Being from Florida, the threat of hurricanes usually prompts an annual disaster recovery drive where businesses envision all sorts of doomsday scenarios and start talking to our partners about how they can never ever go down. Usually, these companies estimate the cost of down time at some insane dollar-per-hour value. The problem is that when you ask exactly what risks they need to mitigate, few can answer. Nevertheless, they go on about their need for redundant circuits and hosting facilities in the middle of nowhere.
Decision makers all too often think of DR as being just redundancy, but we encourage our partners' clients to go through a more involved process of identifying their risks before they decide how or even whether to mitigate them.
While this is by no means a comprehensive list (nor is it in any particular order), it's a starting point to get you and your clients thinking about what they should be scared of and just how far they should go (i.e. how much they should spend) to avoid it.
- Power availability
In any lightning-friendly area like Florida power availability is one of the biggest issues facing businesses. Even in new buildings in downtown areas, it's not uncommon for lightning to affect power.
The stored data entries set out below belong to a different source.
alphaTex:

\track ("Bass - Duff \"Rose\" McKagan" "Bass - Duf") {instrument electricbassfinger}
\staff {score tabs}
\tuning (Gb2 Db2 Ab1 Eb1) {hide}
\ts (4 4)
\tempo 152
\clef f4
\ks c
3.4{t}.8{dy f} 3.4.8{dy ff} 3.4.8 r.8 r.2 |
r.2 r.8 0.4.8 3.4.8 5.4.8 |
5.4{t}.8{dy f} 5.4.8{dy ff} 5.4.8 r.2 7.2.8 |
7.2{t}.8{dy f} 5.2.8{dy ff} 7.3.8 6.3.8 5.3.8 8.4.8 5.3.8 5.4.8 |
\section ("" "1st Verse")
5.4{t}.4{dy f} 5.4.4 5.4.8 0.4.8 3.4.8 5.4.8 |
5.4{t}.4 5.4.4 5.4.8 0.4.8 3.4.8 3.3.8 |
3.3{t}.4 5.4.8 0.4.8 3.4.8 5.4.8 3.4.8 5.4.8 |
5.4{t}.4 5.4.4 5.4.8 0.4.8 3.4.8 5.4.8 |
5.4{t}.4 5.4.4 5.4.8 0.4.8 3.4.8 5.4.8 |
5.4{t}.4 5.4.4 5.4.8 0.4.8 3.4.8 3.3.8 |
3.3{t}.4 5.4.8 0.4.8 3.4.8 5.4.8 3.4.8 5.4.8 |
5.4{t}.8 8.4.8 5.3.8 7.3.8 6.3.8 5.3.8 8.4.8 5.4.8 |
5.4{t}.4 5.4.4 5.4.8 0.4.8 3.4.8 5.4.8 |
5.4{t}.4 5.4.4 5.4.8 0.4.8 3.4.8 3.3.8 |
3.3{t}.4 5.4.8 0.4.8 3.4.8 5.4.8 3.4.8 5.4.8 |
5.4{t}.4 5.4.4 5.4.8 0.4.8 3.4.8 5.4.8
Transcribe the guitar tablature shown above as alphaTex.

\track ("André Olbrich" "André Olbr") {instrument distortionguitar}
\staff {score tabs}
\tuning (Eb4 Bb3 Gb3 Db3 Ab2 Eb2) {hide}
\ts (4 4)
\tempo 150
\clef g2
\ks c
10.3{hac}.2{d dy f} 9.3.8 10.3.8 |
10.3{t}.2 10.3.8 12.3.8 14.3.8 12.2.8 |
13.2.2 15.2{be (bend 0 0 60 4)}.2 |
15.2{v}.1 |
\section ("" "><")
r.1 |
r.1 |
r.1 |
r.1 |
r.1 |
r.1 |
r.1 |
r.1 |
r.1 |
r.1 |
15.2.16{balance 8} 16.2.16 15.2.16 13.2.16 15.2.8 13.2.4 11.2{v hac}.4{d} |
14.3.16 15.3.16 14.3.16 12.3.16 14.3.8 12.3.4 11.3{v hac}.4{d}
Risks: Lightning-related power issues can bring equipment down or, in extreme events, cause permanent damage.
Mitigation: While it's possible to build your own backup power infrastructure, in most cases this just isn't economically feasible. A hosting facility with suitable UPS, backup generators, and fuel supply is usually a better option.
Physical connectivity to the network is another issue. This bogeyman is insidious. Back-hoes, edge router failures, and ill-conceived grooming operations all happen with regularity.
Risks: Connectivity issues can slow network traffic to a crawl or interrupt service completely.
Mitigation: There are so many points of failure for a network circuit it takes careful thought to completely mitigate the associated risks. Secondary circuits only really offer protection if they are 100% diverse — different conduit into the building, different last-mile route, different CO, etc. Other alternatives include different transport media altogether (cable, fixed wireless, or 3G/4G). Placing enterprise-accessible applications and data in a well-connected hosting facility can further mitigate these risks by making secondary connections easily accessible.
- Forces of nature
In any area with adverse weather, the possibility of fire, flood, and wind should be considered. Fire in particular is often not given enough thought.
Risks: Environmental events can destroy buildings and equipment in a way that makes recovery a long and drawn-out endeavor. Because these events are so destructive, they also frequently cause widespread data loss.
Mitigation: The best way to mitigate environmental risks is by placing mission-critical equipment and applications in a hardened hosting facility. Data loss risk can be mitigated with a disciplined off-site backup program that is regularly tested. Moving applications and data to cloud infrastructure can also provide security.
- Equipment failures
Technology fails. Period. Hard drives in particular have a tendency to fail at the least opportune time. These issues are surprisingly under-emphasized when DR is discussed.
Risks: Equipment failures can slow access to applications and data, cause extended outages, or destroy data.
Mitigation: Implementing hardware redundancy is fairly easy, and most IT managers make sure their servers all have RAID arrays. Application redundancy is a little harder and requires planning for data replication or clustering. Leveraging cloud infrastructure or virtual machine technology can mitigate the risk of equipment failure by de-coupling applications and equipment, but comes with its own set of risks (see below).
Security touches everything in IT, from data protection to application availability. What's worse, security can often have implications beyond day-to-day functioning. If your lax security exposes your clients' personal information you could have immense liability. Bear in mind security is as much infrastructure as process.
Risks: Slow or no application and data availability due to DDOS attacks, public exposure of proprietary data, both company intellectual property and client information.
Mitigation: There are a number of ways to address security, but almost none are a set-and-forget solution. There are managed security services, outsourced security specialists, and cloud-based network security products, but all require regular monitoring and testing. Moving applications to the cloud also merits a security discussion.
While not all IT risks are in our domain as communications infrastructure consultants, it's important to be able to talk holistically with your clients about risk. You may find that there are dangers your client wasn't aware of, or fears you weren't aware of. In any case, if you have a complete understanding of their IT objectives and fears, you will be in a much better position to offer a relevant solution.